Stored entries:
* * * * * * *
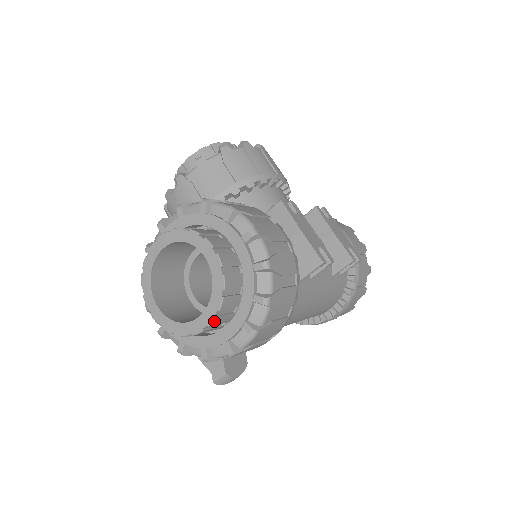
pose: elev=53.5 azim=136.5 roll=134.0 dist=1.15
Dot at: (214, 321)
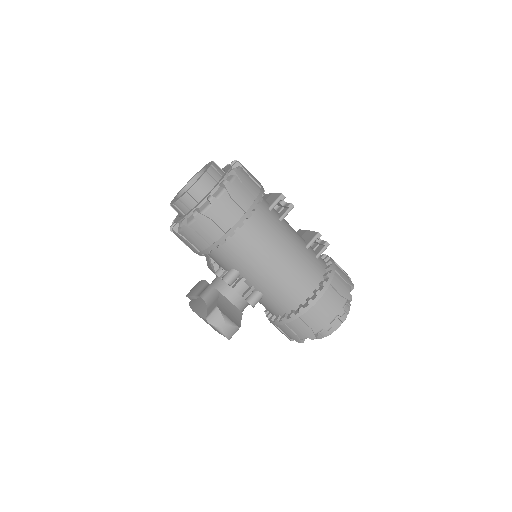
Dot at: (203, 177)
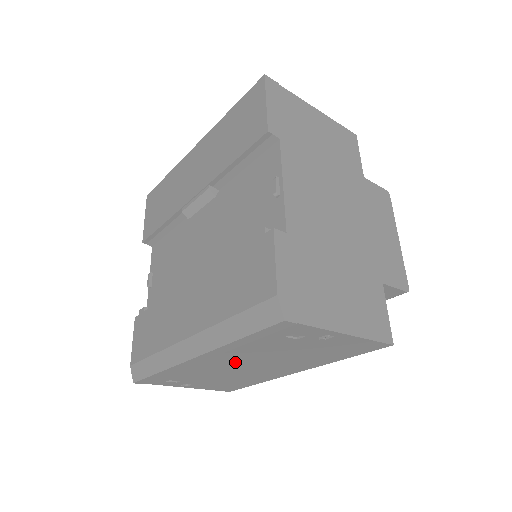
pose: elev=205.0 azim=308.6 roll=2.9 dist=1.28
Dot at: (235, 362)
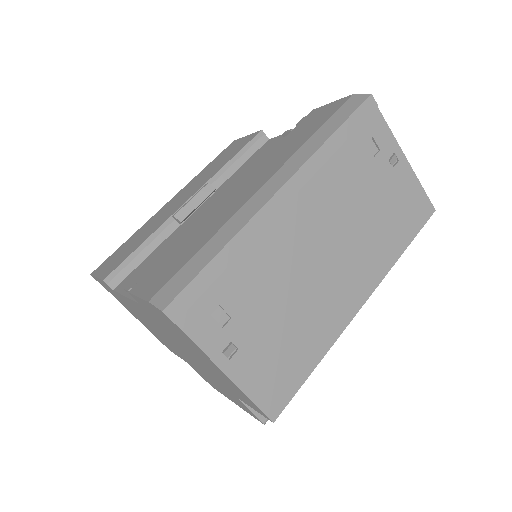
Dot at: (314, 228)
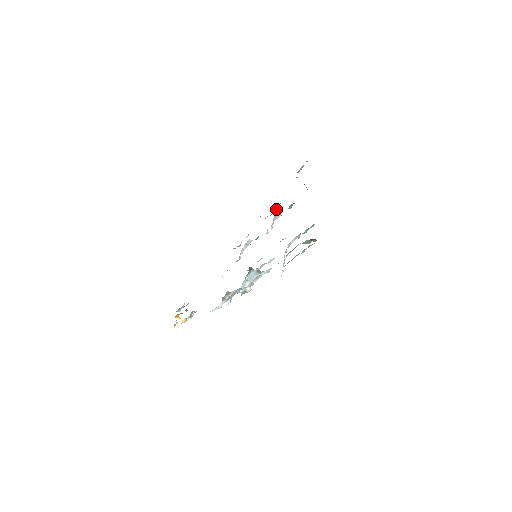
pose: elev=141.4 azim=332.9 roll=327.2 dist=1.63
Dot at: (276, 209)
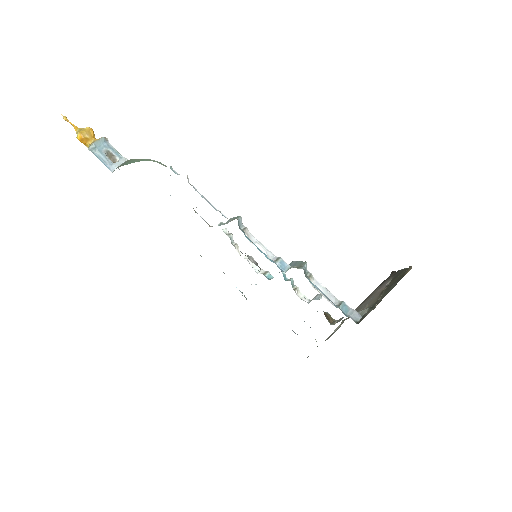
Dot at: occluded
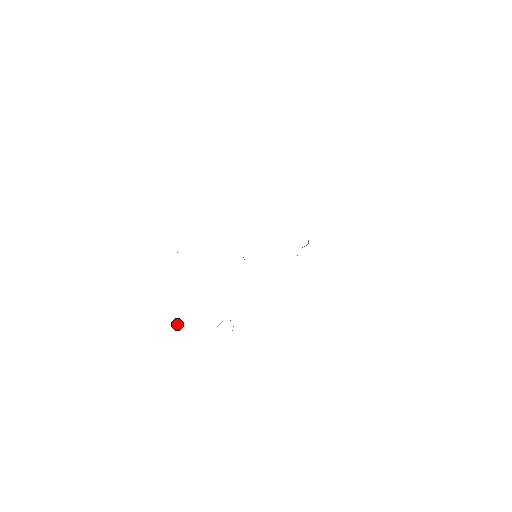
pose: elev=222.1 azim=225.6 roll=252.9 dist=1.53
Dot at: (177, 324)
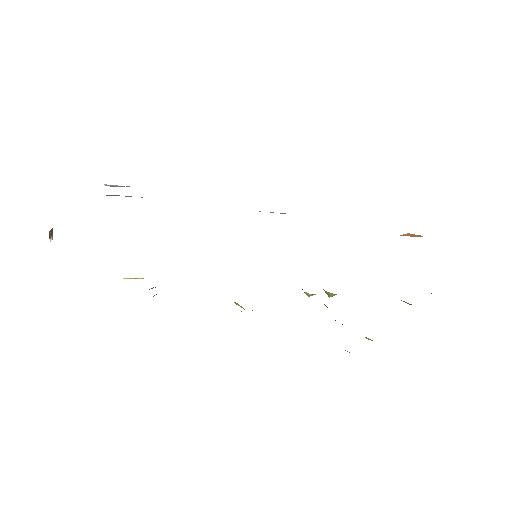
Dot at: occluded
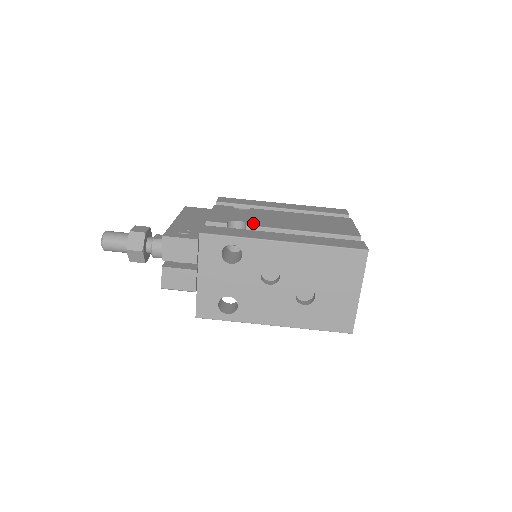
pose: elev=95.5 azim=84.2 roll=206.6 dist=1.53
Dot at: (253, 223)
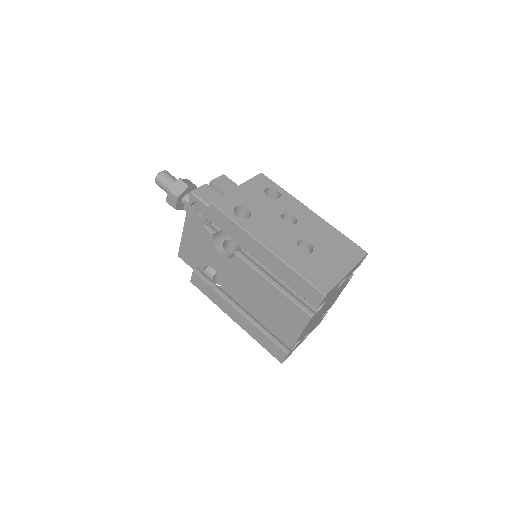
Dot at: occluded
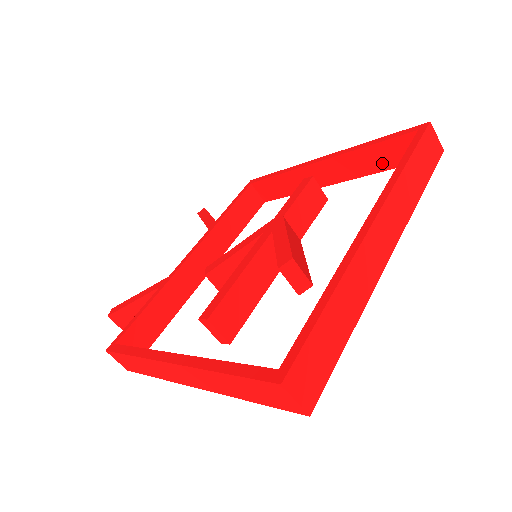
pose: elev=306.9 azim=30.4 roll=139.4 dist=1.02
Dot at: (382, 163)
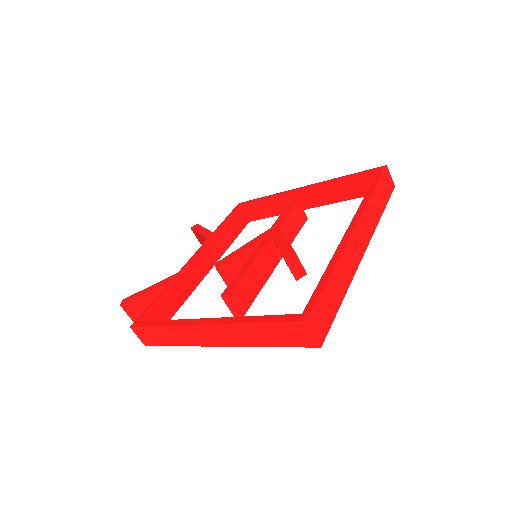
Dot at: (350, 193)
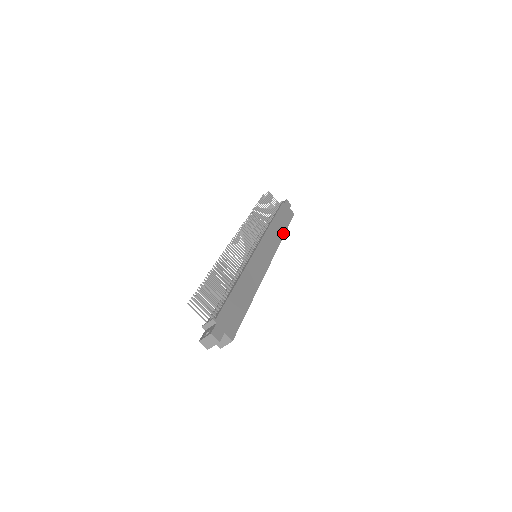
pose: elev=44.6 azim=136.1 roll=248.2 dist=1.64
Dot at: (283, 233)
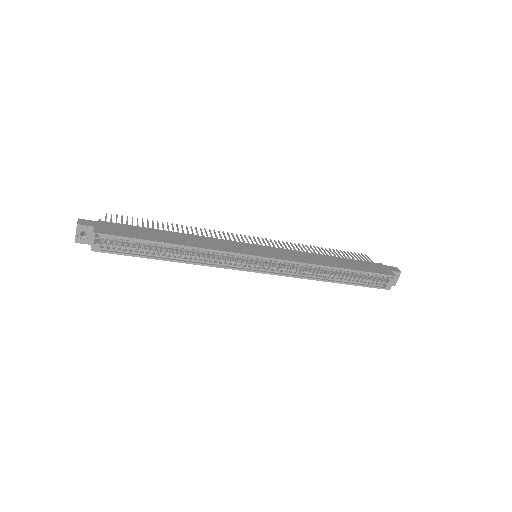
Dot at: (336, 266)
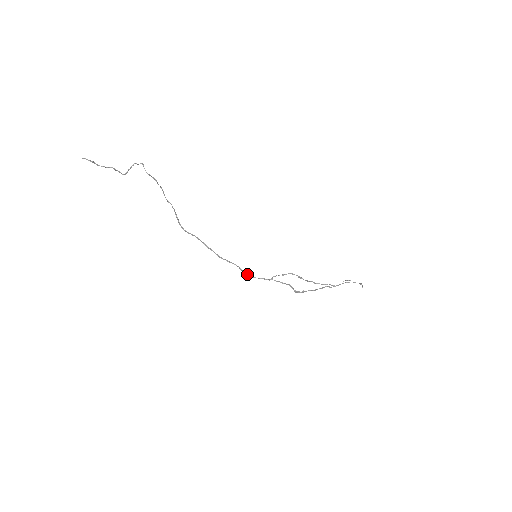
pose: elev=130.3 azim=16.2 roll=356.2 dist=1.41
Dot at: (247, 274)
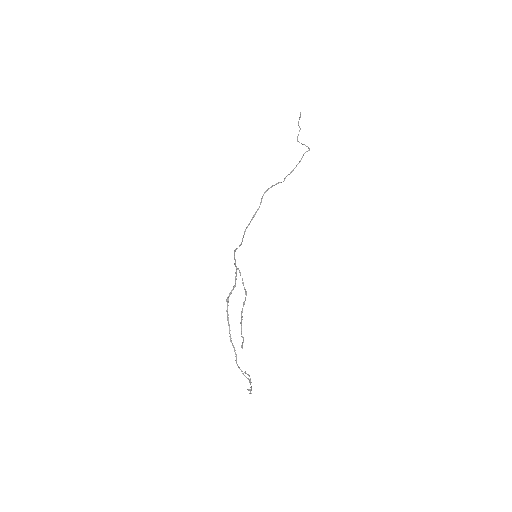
* * * * * * *
EXERCISE OBJECTIVE: Please find every line in the rows above that contains the string "elev", and copy each of those lines in full.

RESPONSE:
pose: elev=53.5 azim=136.5 roll=134.0 dist=1.15
pose: elev=205.0 azim=308.6 roll=2.9 dist=1.28
pose: elev=141.4 azim=332.9 roll=327.2 dist=1.63
pose: elev=222.1 azim=225.6 roll=252.9 dist=1.53
pose: elev=95.5 azim=84.2 roll=206.6 dist=1.53
pose: elev=306.9 azim=30.4 roll=139.4 dist=1.02
pose: elev=44.6 azim=136.1 roll=248.2 dist=1.64
pose: elev=130.3 azim=16.2 roll=356.2 dist=1.41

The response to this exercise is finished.